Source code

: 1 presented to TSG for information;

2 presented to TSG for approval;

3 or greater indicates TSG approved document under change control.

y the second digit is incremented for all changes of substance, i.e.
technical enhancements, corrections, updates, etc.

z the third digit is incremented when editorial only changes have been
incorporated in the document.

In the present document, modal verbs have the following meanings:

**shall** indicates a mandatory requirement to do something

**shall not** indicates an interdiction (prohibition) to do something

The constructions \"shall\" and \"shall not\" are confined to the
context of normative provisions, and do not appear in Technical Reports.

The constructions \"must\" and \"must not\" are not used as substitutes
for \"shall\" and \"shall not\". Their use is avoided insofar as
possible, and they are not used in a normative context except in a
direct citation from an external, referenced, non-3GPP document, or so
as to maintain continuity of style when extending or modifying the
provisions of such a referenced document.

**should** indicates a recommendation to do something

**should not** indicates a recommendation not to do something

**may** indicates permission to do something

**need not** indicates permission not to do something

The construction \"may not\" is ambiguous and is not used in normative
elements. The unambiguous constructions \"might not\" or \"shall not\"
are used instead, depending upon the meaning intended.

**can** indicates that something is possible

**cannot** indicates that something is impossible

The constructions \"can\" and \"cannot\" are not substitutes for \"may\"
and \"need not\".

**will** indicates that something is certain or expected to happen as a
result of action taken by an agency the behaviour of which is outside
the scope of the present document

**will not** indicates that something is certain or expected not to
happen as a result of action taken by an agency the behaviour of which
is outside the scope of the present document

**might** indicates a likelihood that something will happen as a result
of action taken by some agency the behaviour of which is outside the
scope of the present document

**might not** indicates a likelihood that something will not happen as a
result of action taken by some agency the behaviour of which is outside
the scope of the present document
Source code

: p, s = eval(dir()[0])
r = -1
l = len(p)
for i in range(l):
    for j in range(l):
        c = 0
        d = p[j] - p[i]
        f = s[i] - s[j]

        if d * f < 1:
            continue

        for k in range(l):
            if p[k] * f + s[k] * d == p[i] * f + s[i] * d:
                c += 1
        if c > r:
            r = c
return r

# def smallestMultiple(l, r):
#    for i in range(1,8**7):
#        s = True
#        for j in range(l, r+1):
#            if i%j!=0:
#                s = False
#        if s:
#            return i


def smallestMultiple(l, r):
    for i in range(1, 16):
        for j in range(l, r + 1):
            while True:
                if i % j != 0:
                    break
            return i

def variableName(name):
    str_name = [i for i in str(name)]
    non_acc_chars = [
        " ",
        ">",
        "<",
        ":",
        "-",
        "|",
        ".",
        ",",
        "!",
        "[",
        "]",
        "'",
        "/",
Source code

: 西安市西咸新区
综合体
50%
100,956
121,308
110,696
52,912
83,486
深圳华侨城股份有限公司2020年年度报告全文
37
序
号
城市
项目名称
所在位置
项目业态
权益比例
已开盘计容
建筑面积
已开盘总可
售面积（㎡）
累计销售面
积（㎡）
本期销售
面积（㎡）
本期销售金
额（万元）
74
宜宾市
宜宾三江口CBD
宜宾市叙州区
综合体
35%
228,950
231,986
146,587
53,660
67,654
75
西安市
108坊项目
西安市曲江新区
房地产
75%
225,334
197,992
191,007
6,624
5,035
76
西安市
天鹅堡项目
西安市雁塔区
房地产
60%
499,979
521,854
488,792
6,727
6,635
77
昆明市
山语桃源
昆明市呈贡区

:::::

Your assignment: Return verbatim the lines in the first entry above, beginning with the line that contains "TSG for information;" and ending with the line that contains "In the present". Include both of those lines.

Exercise response:
: 1 presented to TSG for information;

2 presented to TSG for approval;

3 or greater indicates TSG approved document under change control.

y the second digit is incremented for all changes of substance, i.e.
technical enhancements, corrections, updates, etc.

z the third digit is incremented when editorial only changes have been
incorporated in the document.

In the present document, modal verbs have the following meanings:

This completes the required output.